Stored records:

*** Begin section ***

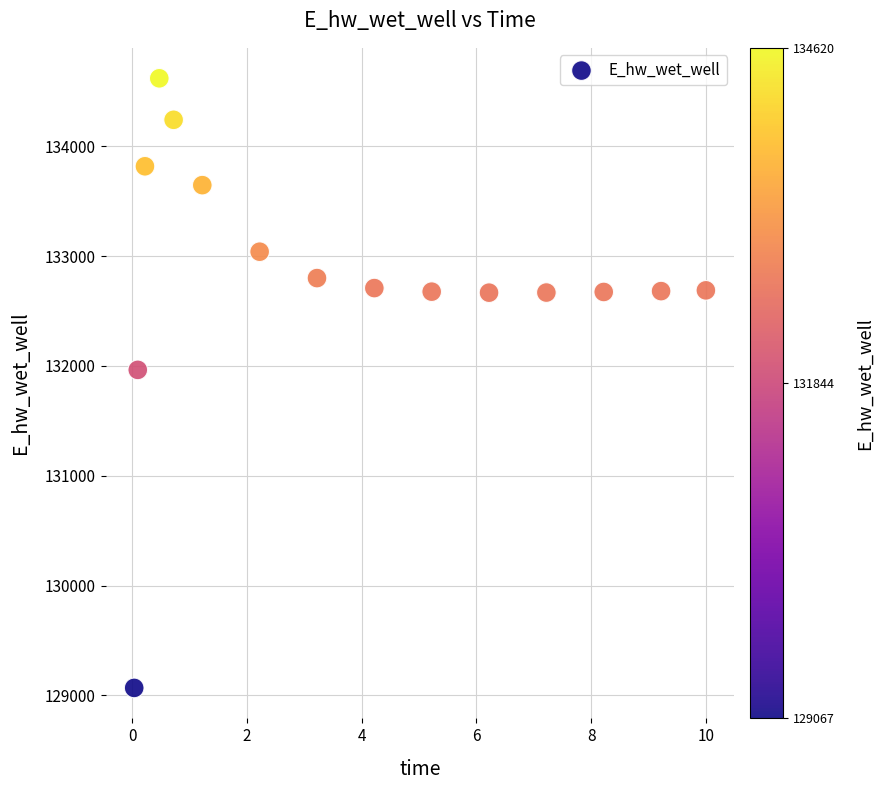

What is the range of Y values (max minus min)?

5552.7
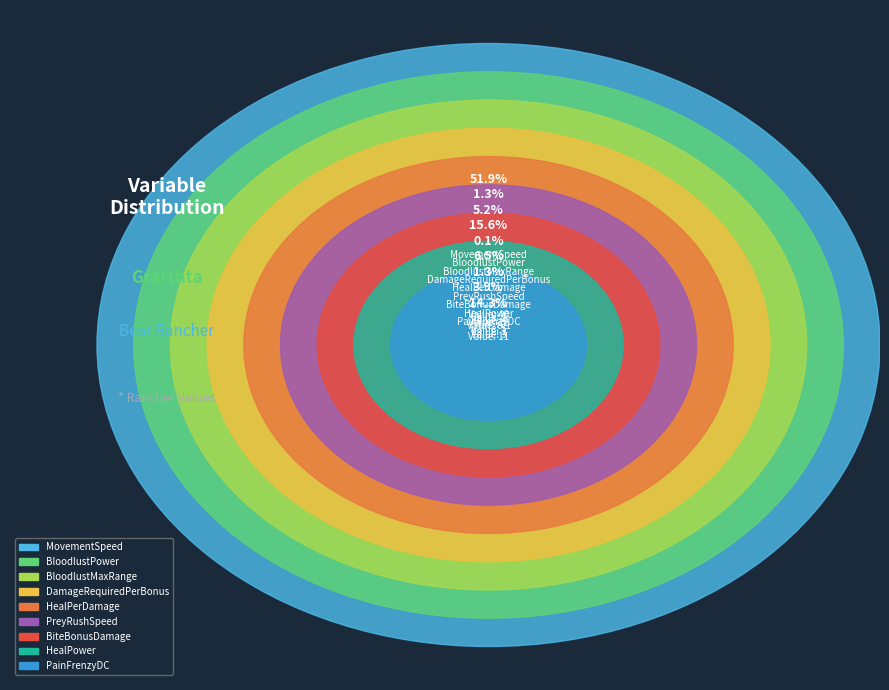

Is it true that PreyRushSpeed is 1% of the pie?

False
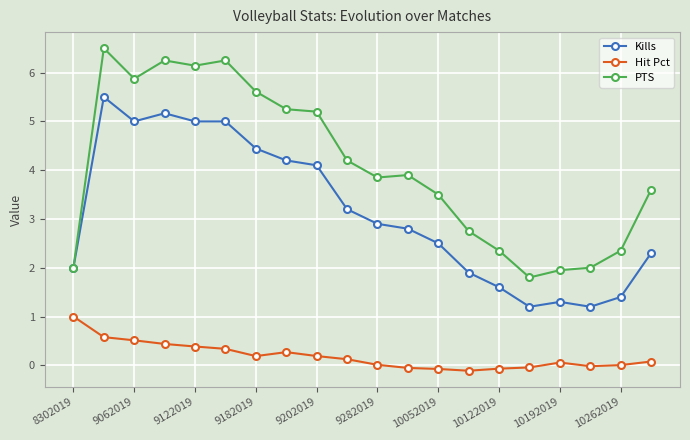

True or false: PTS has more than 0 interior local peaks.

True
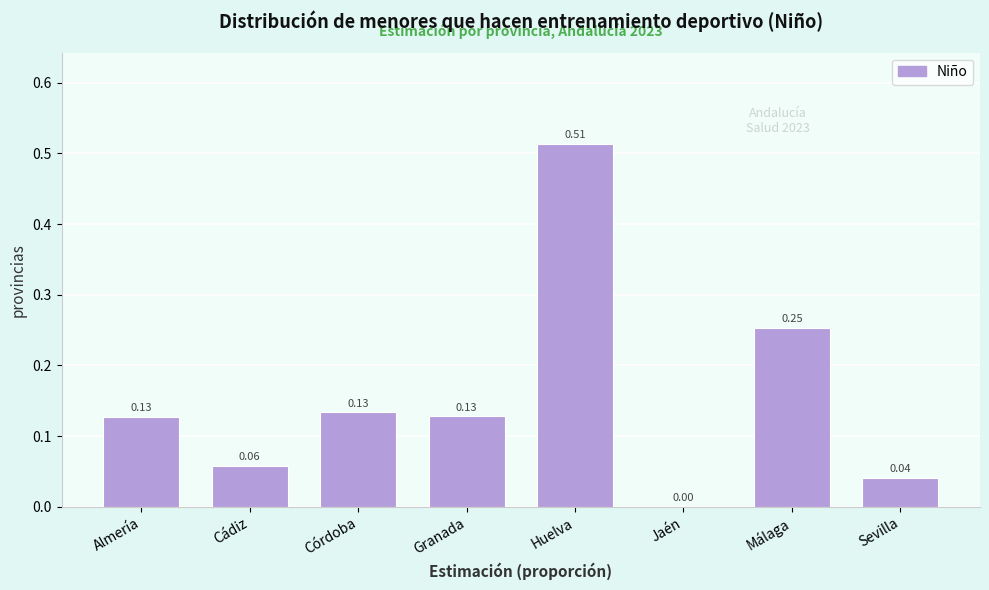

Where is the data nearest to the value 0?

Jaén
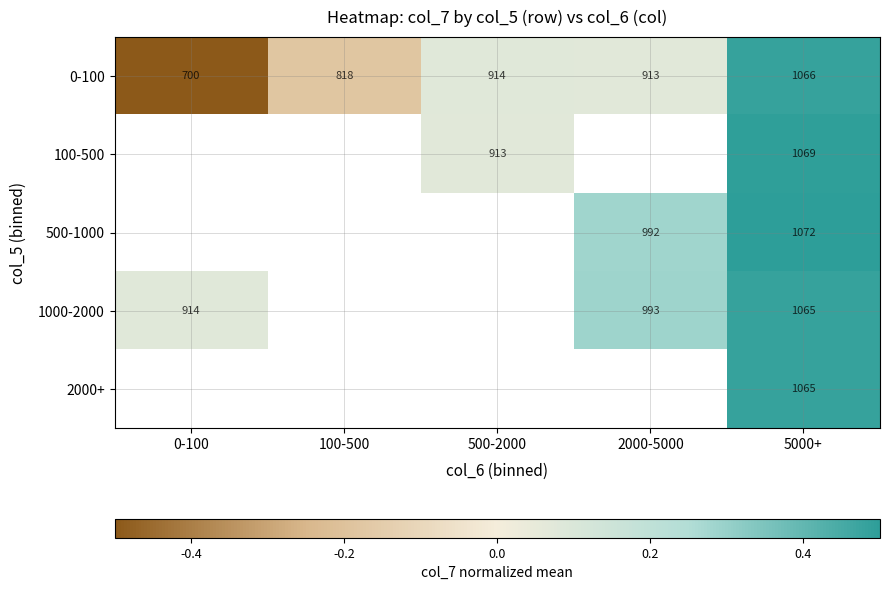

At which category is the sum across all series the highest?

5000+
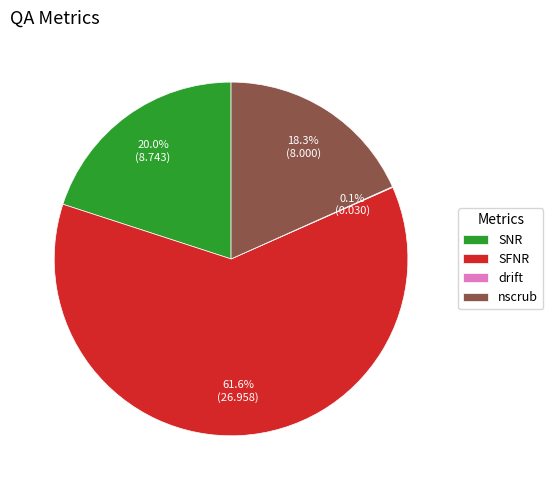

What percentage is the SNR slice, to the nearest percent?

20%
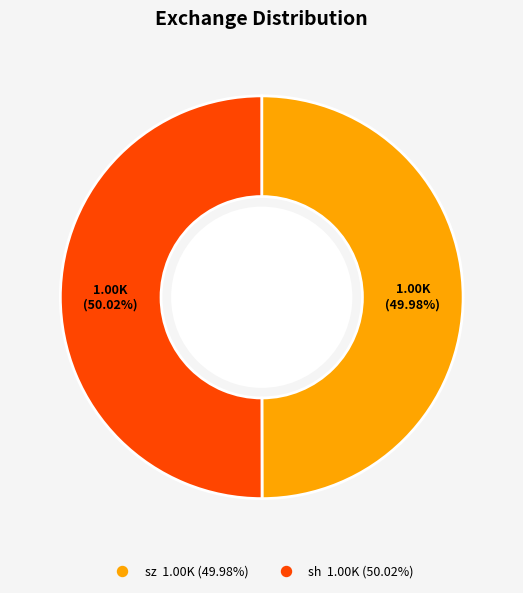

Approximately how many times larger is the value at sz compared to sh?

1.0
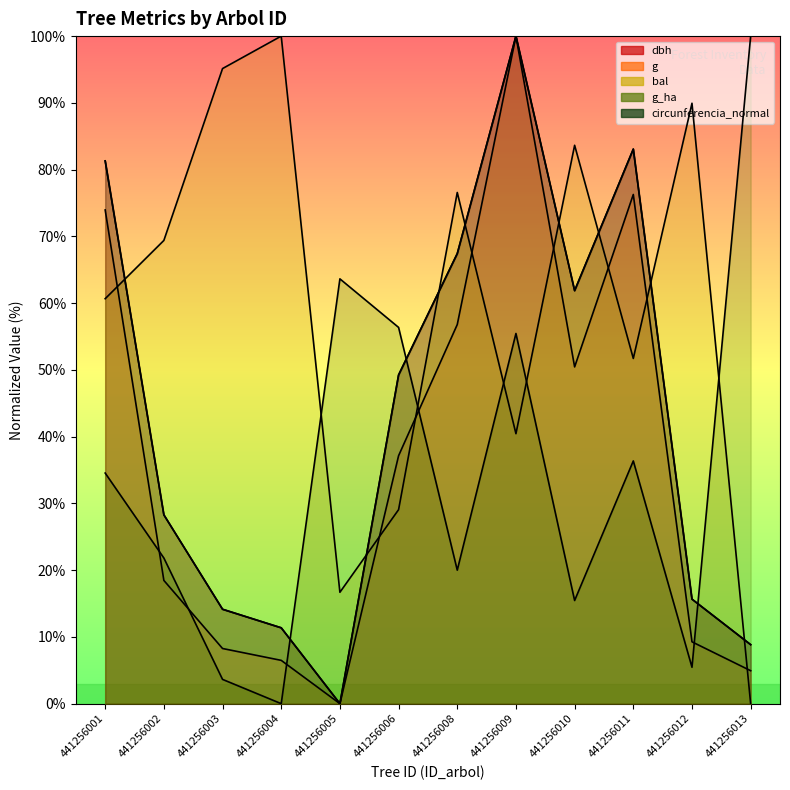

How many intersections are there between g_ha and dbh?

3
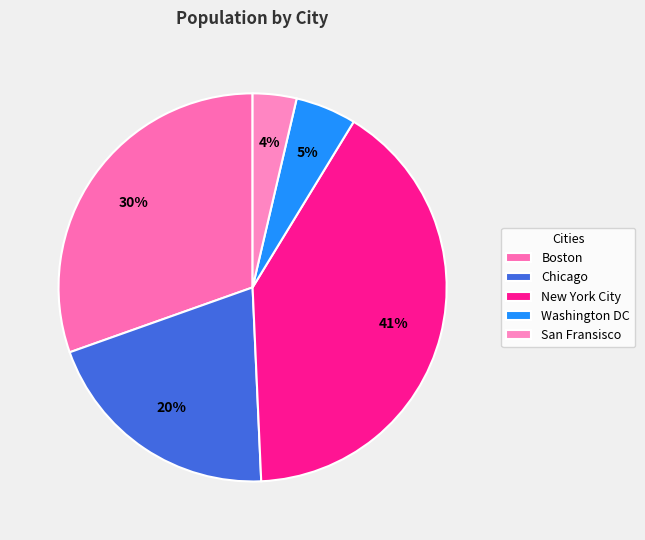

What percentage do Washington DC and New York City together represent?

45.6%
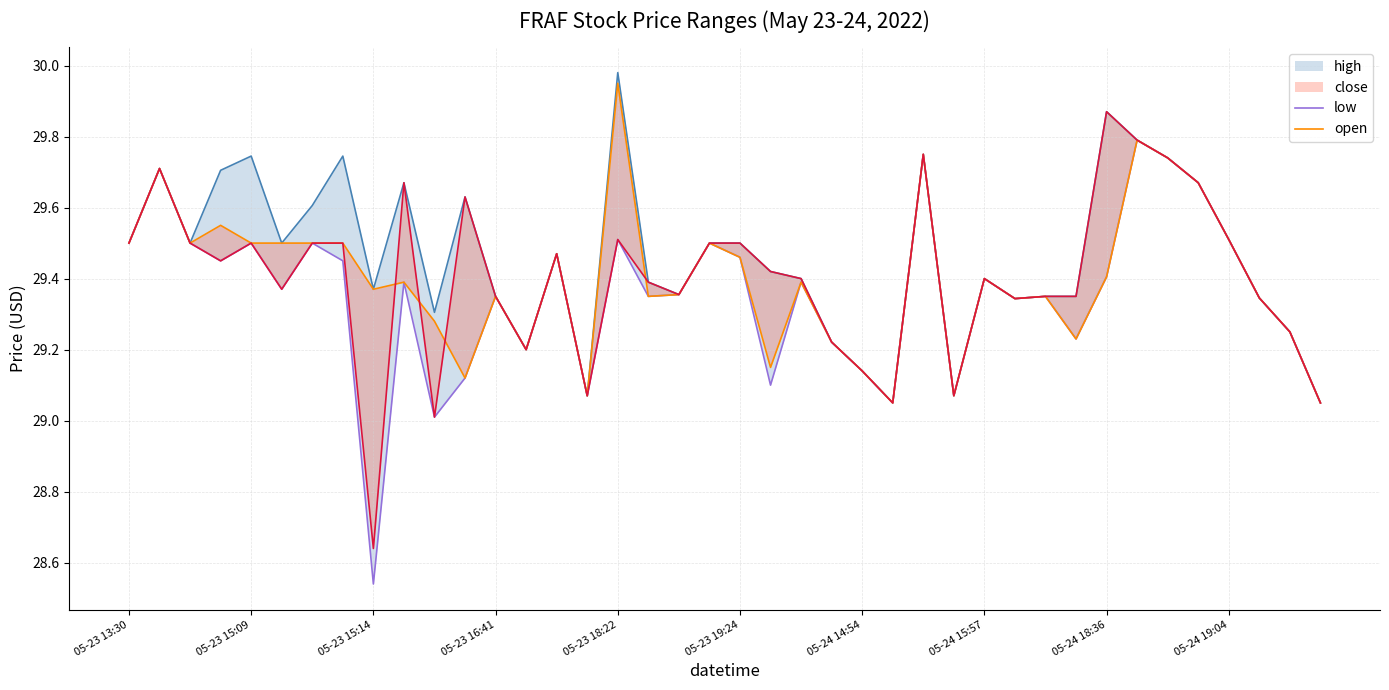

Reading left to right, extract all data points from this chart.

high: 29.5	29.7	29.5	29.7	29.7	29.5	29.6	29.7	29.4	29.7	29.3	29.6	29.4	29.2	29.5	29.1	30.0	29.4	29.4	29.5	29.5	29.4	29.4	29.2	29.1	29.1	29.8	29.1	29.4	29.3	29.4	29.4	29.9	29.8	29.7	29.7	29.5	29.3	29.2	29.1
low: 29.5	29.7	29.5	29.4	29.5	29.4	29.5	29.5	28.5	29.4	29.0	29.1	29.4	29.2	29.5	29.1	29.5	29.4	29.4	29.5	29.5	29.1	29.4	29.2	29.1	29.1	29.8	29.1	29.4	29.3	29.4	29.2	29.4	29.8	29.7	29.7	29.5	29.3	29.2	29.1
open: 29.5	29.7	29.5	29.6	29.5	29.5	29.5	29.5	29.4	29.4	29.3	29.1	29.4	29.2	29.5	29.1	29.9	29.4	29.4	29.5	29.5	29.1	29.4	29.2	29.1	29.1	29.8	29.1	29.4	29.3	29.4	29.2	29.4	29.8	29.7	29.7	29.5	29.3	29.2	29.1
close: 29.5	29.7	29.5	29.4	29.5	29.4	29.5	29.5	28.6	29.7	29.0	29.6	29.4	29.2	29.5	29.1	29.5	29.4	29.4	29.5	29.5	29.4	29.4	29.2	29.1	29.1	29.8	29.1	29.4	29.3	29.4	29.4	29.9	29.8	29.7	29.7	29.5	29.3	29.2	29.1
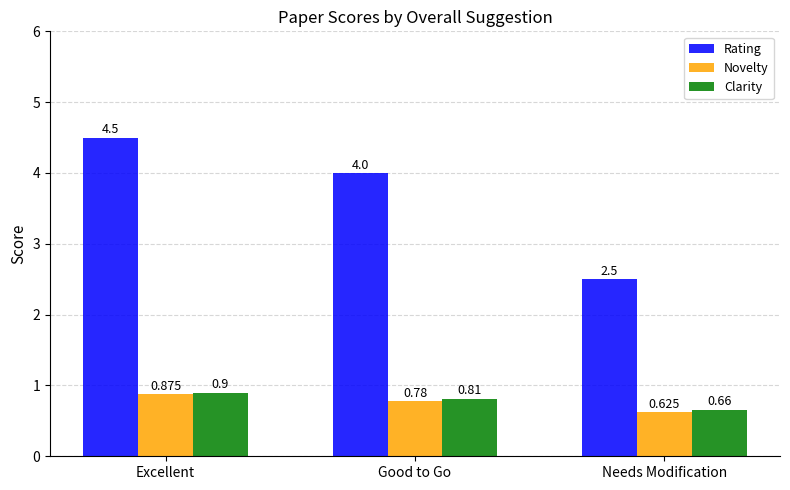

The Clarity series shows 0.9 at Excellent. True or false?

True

*** End section ***

Problem statement.
Reproduce the entire listing above word for word, leaving out the pictures.

Problem solution.
What is the range of Y values (max minus min)?

5552.7

Is it true that PreyRushSpeed is 1% of the pie?

False

True or false: PTS has more than 0 interior local peaks.

True

Where is the data nearest to the value 0?

Jaén

At which category is the sum across all series the highest?

5000+

What percentage is the SNR slice, to the nearest percent?

20%

Approximately how many times larger is the value at sz compared to sh?

1.0

How many intersections are there between g_ha and dbh?

3

What percentage do Washington DC and New York City together represent?

45.6%

Reading left to right, extract all data points from this chart.

high: 29.5	29.7	29.5	29.7	29.7	29.5	29.6	29.7	29.4	29.7	29.3	29.6	29.4	29.2	29.5	29.1	30.0	29.4	29.4	29.5	29.5	29.4	29.4	29.2	29.1	29.1	29.8	29.1	29.4	29.3	29.4	29.4	29.9	29.8	29.7	29.7	29.5	29.3	29.2	29.1
low: 29.5	29.7	29.5	29.4	29.5	29.4	29.5	29.5	28.5	29.4	29.0	29.1	29.4	29.2	29.5	29.1	29.5	29.4	29.4	29.5	29.5	29.1	29.4	29.2	29.1	29.1	29.8	29.1	29.4	29.3	29.4	29.2	29.4	29.8	29.7	29.7	29.5	29.3	29.2	29.1
open: 29.5	29.7	29.5	29.6	29.5	29.5	29.5	29.5	29.4	29.4	29.3	29.1	29.4	29.2	29.5	29.1	29.9	29.4	29.4	29.5	29.5	29.1	29.4	29.2	29.1	29.1	29.8	29.1	29.4	29.3	29.4	29.2	29.4	29.8	29.7	29.7	29.5	29.3	29.2	29.1
close: 29.5	29.7	29.5	29.4	29.5	29.4	29.5	29.5	28.6	29.7	29.0	29.6	29.4	29.2	29.5	29.1	29.5	29.4	29.4	29.5	29.5	29.4	29.4	29.2	29.1	29.1	29.8	29.1	29.4	29.3	29.4	29.4	29.9	29.8	29.7	29.7	29.5	29.3	29.2	29.1

The Clarity series shows 0.9 at Excellent. True or false?

True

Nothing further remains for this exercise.